Il giorno della discesa agli Inferi


Anche se tutto tace, Cristo agisce. Secondo l’antica tradizione, infatti, in questo giorno, Gesù discende agli Inferi, nelle profondità del Regno della morte per salvare l’uomo e portarlo con sé in cielo, dove ci precede e dove ci attende a braccia aperte. Negli Inferi incontra Adamo, il primo uomo che qui simboleggia l’intera umanità, lo scuote, lo sveglia e gli dà l’annuncio della salvezza da cui nessuno è escluso, ponendo, di fatto, un ponte tra la tomba e il Regno di Dio. Gesù porta l’arma infallibile della Croce, perché “con la morte vince la morte”.
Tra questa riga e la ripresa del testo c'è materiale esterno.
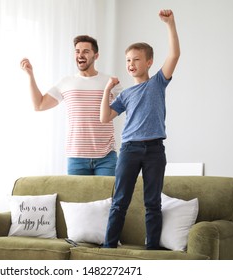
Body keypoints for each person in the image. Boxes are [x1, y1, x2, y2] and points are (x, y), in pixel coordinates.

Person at [100, 10, 180, 249]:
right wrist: (107, 90)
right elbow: (105, 117)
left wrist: (170, 24)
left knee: (152, 202)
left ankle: (152, 249)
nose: (131, 64)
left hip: (155, 149)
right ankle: (108, 246)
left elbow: (175, 54)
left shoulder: (157, 82)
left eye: (136, 59)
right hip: (129, 150)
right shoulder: (125, 94)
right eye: (128, 61)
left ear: (149, 62)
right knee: (120, 201)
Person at [20, 35, 123, 175]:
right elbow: (39, 105)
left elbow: (129, 106)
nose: (80, 55)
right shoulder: (66, 82)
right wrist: (30, 75)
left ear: (96, 55)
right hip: (76, 157)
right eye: (77, 51)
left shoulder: (110, 82)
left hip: (106, 156)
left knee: (108, 196)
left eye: (86, 51)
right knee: (76, 197)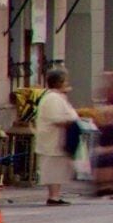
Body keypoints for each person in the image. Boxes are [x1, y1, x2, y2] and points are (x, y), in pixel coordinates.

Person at [27, 71, 81, 203]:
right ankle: (53, 196)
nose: (67, 84)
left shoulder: (58, 97)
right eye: (65, 81)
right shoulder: (53, 98)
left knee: (57, 169)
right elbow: (57, 118)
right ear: (58, 83)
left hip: (56, 140)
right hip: (52, 140)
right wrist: (70, 121)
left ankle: (55, 195)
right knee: (53, 169)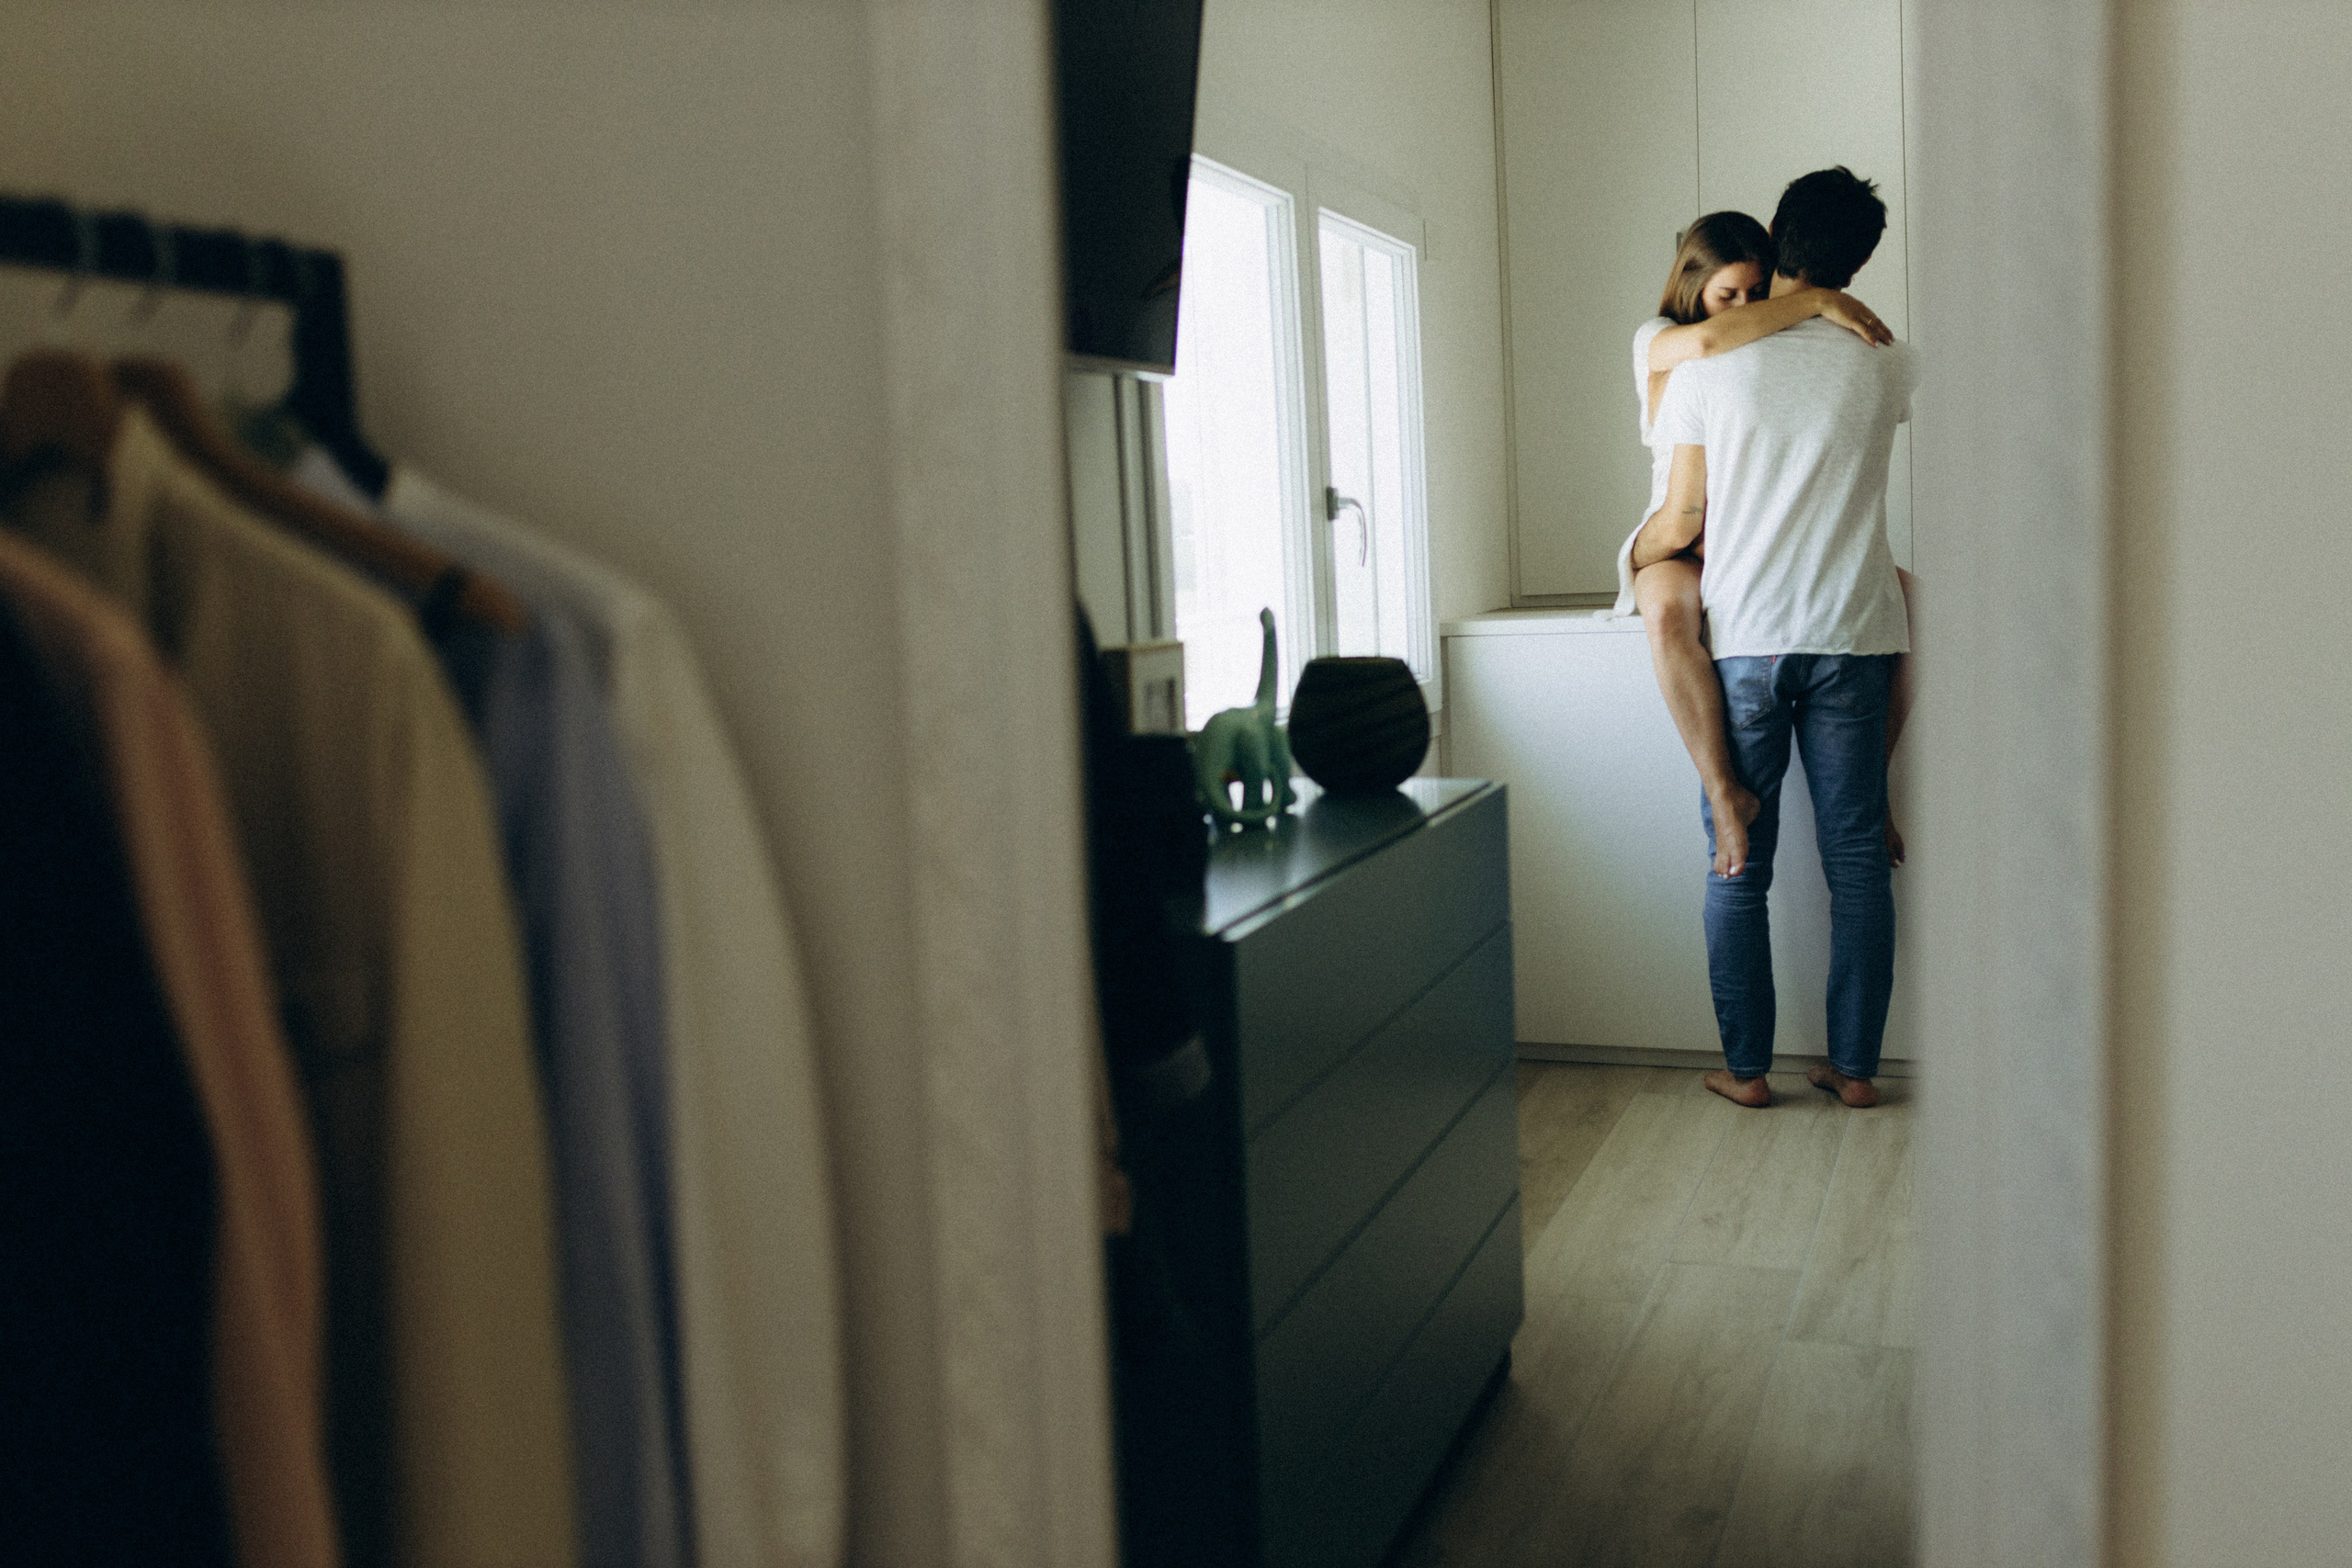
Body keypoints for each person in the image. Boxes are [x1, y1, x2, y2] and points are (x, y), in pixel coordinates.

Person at [1629, 167, 1919, 1111]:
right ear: (1858, 258)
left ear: (1776, 241)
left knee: (1737, 856)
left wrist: (1639, 558)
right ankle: (1855, 1071)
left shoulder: (1710, 365)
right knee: (1857, 871)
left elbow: (1683, 512)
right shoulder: (1886, 360)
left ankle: (1746, 1071)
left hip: (1749, 633)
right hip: (1853, 631)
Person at [1611, 210, 1917, 879]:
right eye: (1731, 293)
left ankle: (1875, 780)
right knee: (1666, 611)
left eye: (1757, 291)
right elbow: (1713, 340)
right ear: (1694, 284)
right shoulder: (1661, 337)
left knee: (1911, 601)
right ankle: (1722, 790)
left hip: (1745, 528)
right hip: (1676, 533)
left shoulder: (1755, 340)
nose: (1749, 308)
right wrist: (1814, 300)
L’esperienza che le parole non sono sufficienti e a volte devono lasciare il posto al silenzio, al «non saper dire». Lo scandalo della croce getta un’ombra, e in quest’ombra dobbiamo imparare a stare. «È bene aspettare in silenzio la salvezza del Signore» canta il profeta nelle Lamentazioni per la morte del Messia (3,26). Ma se è vero che questo silenzio e questa attesa ci stringono il cuore, nelle profondità del cuore stesso continuiamo però a credere che Gesù Cristo è sempre operante e che proprio quando non vediamo nulla e constatiamo solo che «se n’è andato il nostro Pastore» –, proprio allora lui, il Signore dei vivi e dei morti, è sceso negli inferi, nelle profondità irredente dell’uomo, a portare quella salvezza che noi non possiamo darci. In quel sabato santo è sceso per incontrare tutti gli umani già morti, ma ancora oggi scende nelle nostre profondità non evangelizzate, abitate dalle nostre ombre e dalla morte, per operare ciò che noi non possiamo operare.  Sì, nella vita spirituale prima o poi si va a fondo, ma andando a fondo troviamo Gesù che ci ha preceduti e ci attende a braccia aperte.